PROBLEM STATEMENT ->
Once you have checked each line below for the word "linecap", give the number of lines that have it and nothing further.

Saved data entries

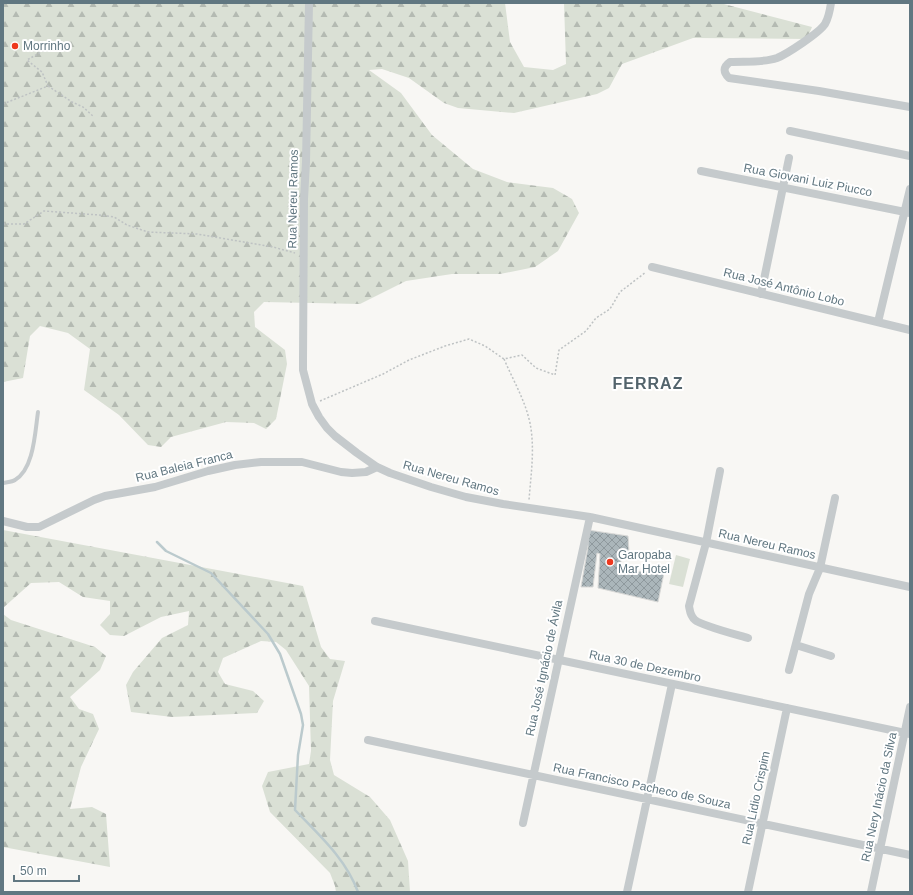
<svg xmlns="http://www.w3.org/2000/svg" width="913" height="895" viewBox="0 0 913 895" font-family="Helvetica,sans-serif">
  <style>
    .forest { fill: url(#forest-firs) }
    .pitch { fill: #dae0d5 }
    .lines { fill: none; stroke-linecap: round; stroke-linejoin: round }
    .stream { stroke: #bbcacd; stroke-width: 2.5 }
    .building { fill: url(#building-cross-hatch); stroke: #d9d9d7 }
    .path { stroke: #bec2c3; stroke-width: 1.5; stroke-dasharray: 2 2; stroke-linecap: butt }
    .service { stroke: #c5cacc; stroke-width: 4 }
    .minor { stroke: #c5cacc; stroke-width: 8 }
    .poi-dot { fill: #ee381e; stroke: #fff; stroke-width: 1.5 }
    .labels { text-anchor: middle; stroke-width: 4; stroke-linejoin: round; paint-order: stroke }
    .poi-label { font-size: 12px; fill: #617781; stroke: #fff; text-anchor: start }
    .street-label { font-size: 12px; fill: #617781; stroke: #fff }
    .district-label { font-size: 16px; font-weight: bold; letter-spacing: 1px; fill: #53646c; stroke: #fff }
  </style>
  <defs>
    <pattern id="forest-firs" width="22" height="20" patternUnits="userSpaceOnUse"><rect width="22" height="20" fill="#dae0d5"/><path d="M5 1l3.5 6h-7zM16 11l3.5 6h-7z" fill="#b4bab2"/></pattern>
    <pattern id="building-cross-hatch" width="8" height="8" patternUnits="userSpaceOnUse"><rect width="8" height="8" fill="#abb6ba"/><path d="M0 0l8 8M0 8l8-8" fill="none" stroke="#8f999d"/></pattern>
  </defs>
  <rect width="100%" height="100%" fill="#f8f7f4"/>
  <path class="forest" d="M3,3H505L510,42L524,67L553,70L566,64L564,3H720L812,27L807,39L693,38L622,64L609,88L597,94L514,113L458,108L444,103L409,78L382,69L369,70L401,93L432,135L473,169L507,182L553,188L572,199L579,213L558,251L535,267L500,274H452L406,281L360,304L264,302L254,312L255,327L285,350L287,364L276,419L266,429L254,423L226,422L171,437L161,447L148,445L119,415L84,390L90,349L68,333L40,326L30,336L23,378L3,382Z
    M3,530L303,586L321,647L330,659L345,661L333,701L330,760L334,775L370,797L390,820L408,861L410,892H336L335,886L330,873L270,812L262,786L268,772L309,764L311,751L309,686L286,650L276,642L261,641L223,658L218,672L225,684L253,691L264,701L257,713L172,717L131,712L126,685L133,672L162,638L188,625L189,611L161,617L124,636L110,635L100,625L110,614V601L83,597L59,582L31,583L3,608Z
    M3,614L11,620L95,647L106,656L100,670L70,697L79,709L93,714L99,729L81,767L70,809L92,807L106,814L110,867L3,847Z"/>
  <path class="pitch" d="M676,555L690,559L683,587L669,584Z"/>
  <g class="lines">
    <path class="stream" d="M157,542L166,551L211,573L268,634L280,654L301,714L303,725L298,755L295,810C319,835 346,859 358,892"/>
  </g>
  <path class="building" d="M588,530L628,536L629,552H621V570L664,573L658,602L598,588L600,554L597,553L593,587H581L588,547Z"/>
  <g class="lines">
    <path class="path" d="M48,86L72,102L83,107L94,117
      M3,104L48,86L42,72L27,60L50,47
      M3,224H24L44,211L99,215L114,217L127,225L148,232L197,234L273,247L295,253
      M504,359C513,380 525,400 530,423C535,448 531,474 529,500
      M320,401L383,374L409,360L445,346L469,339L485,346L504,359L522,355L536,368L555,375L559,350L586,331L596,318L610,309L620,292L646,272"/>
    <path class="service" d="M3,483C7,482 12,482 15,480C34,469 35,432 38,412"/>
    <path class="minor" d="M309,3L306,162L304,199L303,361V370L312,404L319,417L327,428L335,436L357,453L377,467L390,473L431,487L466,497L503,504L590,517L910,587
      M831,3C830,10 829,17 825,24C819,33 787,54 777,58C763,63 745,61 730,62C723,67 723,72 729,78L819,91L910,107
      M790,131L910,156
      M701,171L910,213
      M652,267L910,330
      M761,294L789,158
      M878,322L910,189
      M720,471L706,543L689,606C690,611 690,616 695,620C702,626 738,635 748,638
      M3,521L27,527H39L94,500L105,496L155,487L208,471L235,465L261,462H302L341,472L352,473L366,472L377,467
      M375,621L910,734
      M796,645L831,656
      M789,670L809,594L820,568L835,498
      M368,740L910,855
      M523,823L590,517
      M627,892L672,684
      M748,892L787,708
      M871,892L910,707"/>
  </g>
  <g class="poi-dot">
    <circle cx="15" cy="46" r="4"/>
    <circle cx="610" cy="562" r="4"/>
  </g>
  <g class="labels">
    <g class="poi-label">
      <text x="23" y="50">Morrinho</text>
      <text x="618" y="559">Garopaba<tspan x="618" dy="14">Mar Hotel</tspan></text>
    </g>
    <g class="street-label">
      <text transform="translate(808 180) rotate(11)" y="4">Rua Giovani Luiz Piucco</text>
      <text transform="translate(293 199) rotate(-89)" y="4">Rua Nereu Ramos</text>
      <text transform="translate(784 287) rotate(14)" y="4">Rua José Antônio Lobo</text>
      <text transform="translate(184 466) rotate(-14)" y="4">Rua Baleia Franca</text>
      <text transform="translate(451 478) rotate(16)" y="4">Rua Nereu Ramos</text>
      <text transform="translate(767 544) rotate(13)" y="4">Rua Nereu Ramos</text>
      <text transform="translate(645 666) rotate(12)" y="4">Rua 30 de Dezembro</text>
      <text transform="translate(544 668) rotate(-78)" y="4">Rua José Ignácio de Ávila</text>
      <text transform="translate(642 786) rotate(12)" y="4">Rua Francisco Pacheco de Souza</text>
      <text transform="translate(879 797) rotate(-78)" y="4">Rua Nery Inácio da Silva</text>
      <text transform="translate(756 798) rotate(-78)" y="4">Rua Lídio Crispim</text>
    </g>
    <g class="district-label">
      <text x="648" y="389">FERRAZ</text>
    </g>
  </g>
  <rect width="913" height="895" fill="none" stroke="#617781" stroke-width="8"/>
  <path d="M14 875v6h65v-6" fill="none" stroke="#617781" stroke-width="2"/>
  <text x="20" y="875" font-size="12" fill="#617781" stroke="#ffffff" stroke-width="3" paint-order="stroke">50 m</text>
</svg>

EXERCISE SOLUTION ->
2